» DATASET EXTRACT

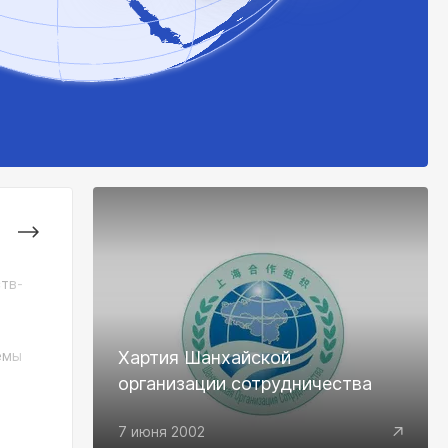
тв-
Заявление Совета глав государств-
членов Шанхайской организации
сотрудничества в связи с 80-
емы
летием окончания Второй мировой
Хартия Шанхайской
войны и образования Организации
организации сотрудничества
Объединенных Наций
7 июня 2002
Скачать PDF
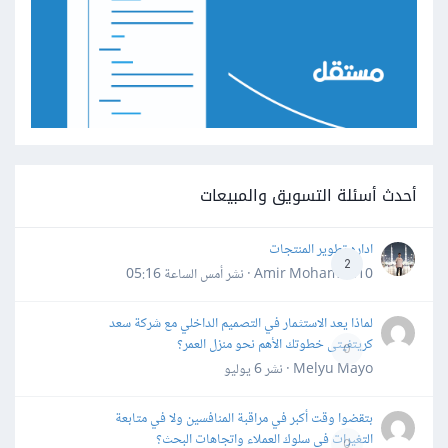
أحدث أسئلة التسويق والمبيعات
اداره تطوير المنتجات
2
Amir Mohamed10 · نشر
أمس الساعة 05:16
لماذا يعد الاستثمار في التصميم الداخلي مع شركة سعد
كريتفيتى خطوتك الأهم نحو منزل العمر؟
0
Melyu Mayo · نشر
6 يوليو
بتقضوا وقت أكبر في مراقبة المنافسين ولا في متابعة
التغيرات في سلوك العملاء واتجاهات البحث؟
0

---

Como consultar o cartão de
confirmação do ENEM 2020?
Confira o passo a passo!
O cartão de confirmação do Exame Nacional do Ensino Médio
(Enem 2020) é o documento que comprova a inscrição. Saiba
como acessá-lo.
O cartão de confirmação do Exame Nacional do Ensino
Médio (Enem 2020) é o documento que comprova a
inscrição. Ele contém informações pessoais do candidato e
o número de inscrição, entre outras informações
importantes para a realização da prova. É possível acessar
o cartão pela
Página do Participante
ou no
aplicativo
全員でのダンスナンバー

» DIRECTIONS
The entries above hold the needed span. Transcribe exactly the lines from the one with "O cartão de confirmação do Exame Nacional do Ensino Médio" to the one with "全員でのダンスナンバー", both included.

» EXERCISE SOLUTION
O cartão de confirmação do Exame Nacional do Ensino Médio
(Enem 2020) é o documento que comprova a inscrição. Saiba
como acessá-lo.
O cartão de confirmação do Exame Nacional do Ensino
Médio (Enem 2020) é o documento que comprova a
inscrição. Ele contém informações pessoais do candidato e
o número de inscrição, entre outras informações
importantes para a realização da prova. É possível acessar
o cartão pela
Página do Participante
ou no
aplicativo
全員でのダンスナンバー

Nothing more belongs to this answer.